There is no general rule for multi-pawn endgames as they are much too complex.
However I believe that most of the pawn only endgames that appear in regular games are readily assessed correctly by grandmasters (or even just masters). Sure there are pawn endgame studies that might be tricky, but on average assessing a pawn endgame is much easier than an endgame with say rooks on the board.
In order to win a pawn endgame you have to promote a pawn (apart from rare situations where you mate with pawns only). So obviously one of the first thing to look for is the availability of passed pawns or the options for creating passed pawns. If there are, you would further assess the strength of those passed pawns: Can the king catch them? Are they protected? (This usually means that the king is bound to a certain part of the board and could be used for operations in another part of the board.) Do you perhaps have more than one passed pawn? If both players have passed pawns; whose pawn is quicker?, etc.
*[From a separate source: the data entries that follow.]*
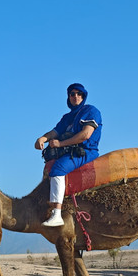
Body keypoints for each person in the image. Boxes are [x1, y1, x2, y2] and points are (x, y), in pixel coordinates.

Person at [34, 83, 101, 227]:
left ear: (83, 96)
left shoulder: (90, 111)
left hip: (86, 151)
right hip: (70, 151)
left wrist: (60, 144)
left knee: (58, 168)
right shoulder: (68, 117)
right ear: (68, 97)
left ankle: (57, 214)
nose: (75, 96)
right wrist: (42, 139)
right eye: (72, 94)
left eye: (79, 94)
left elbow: (85, 135)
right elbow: (55, 132)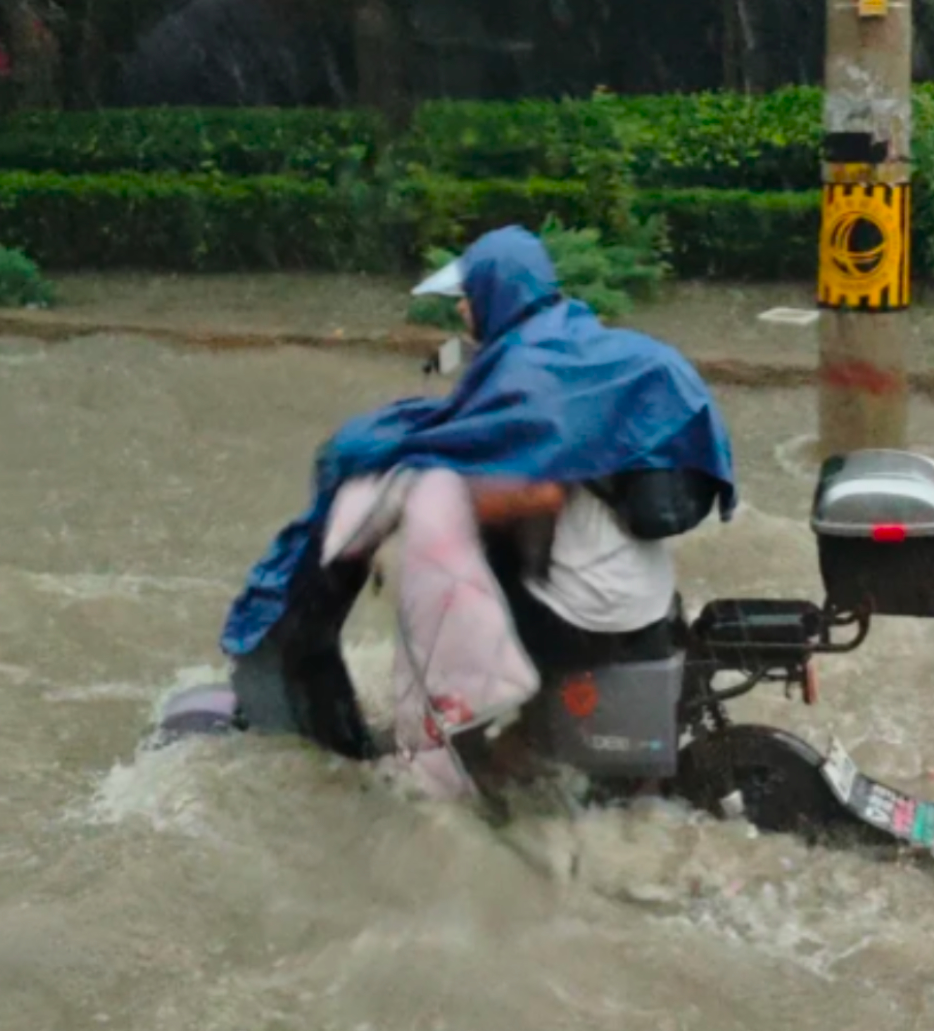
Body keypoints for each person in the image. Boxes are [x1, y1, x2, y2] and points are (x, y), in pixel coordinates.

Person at [218, 225, 739, 762]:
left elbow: (537, 493)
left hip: (587, 610)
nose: (463, 311)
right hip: (642, 594)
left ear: (497, 293)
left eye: (467, 297)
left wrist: (426, 503)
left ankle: (448, 764)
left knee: (436, 605)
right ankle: (517, 745)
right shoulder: (584, 348)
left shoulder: (527, 370)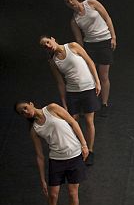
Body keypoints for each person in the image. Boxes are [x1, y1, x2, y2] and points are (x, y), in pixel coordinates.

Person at [15, 100, 89, 205]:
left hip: (74, 156)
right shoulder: (34, 129)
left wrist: (84, 145)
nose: (25, 112)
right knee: (53, 195)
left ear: (31, 104)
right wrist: (42, 179)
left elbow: (73, 122)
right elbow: (39, 156)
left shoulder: (52, 108)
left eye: (25, 107)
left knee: (73, 193)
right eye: (22, 112)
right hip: (56, 160)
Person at [40, 36, 101, 166]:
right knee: (73, 121)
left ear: (53, 39)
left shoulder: (73, 46)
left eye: (48, 42)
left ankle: (90, 151)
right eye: (45, 46)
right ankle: (80, 149)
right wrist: (64, 102)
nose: (48, 45)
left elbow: (90, 62)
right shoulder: (53, 62)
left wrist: (97, 81)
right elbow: (60, 83)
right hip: (72, 92)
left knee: (89, 121)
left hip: (88, 88)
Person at [64, 0, 116, 116]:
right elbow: (79, 40)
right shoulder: (74, 20)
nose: (70, 2)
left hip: (104, 41)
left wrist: (113, 37)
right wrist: (81, 54)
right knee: (91, 76)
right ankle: (91, 104)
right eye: (67, 2)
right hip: (90, 46)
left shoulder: (91, 3)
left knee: (103, 75)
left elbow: (107, 17)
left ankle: (104, 104)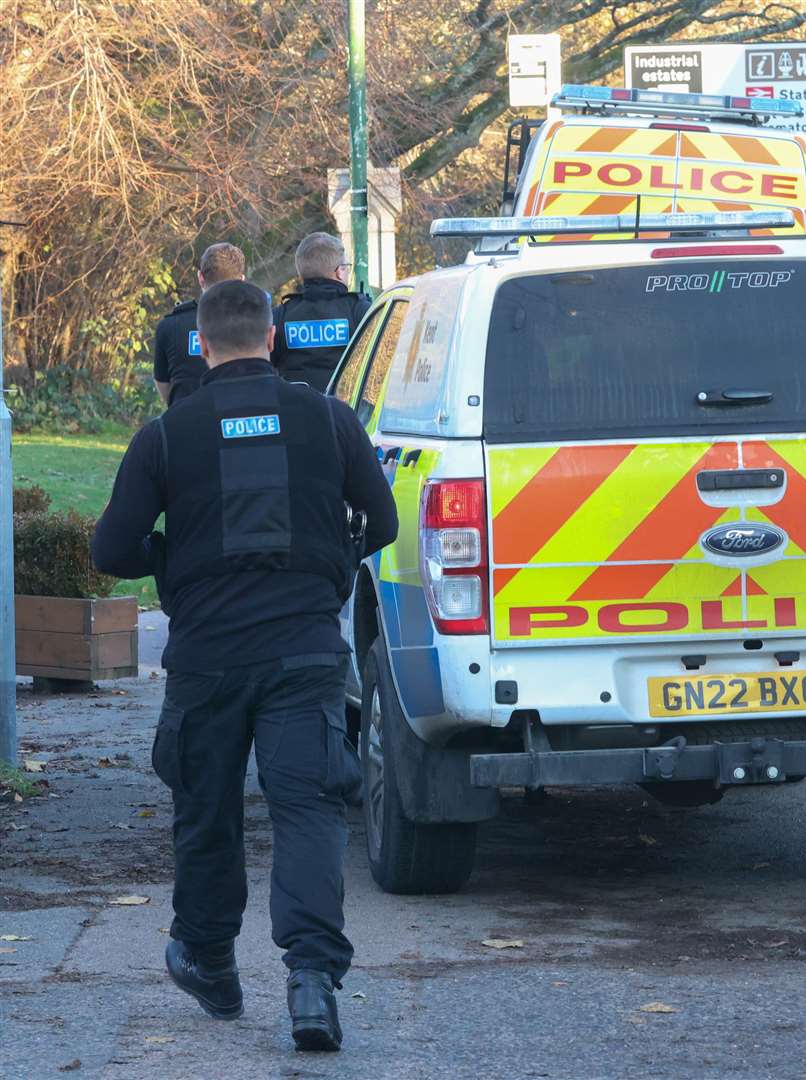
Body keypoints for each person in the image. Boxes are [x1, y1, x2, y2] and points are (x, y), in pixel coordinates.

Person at [92, 280, 398, 1052]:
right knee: (308, 813)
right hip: (303, 653)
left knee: (207, 810)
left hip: (208, 661)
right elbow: (383, 521)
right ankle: (311, 982)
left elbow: (109, 551)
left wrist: (172, 560)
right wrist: (328, 569)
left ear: (202, 340)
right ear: (271, 339)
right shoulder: (329, 420)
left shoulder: (168, 434)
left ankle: (208, 959)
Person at [271, 232, 371, 393]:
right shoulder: (359, 311)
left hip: (297, 410)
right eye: (346, 268)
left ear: (301, 273)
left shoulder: (280, 316)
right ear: (339, 272)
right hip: (348, 411)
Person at [152, 243, 246, 406]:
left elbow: (164, 385)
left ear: (200, 277)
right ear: (242, 280)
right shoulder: (257, 323)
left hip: (187, 423)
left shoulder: (170, 325)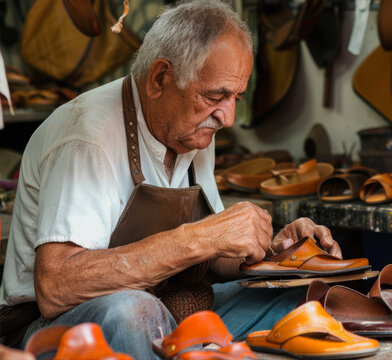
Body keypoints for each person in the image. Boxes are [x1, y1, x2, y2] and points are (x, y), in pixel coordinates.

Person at [0, 1, 342, 358]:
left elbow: (212, 254)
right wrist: (202, 236)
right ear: (160, 78)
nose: (228, 117)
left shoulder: (189, 128)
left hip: (165, 307)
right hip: (52, 329)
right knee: (134, 312)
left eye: (236, 97)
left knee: (303, 301)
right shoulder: (88, 137)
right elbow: (57, 287)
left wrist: (267, 250)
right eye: (216, 95)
If there are no passed pawns, it means that (in order to win) you have to capture an enemy pawn with your king. Target pawns to be captured are often fairly clearly defined. Your opponent may defend passively, e.g. preventing you from getting close to the target pawn or he may actively try to capture one of your pawns and promote a pawn.
In situations like this, it is often essential to count correctly, make proper use of opposition and triangulation. Fortunately the number of possible moves is limited in pawn endgames, simplifying the calculation of long lines.
When assessing multi-pawn endgames, of course it helps if you know the rules of single pawn endgames (rule of square, rook-pawn,opposition, active king etc) since the multi-pawn endgame might turn into a single pawn endgame or effective single pawn endgames if pawn chains are blocked.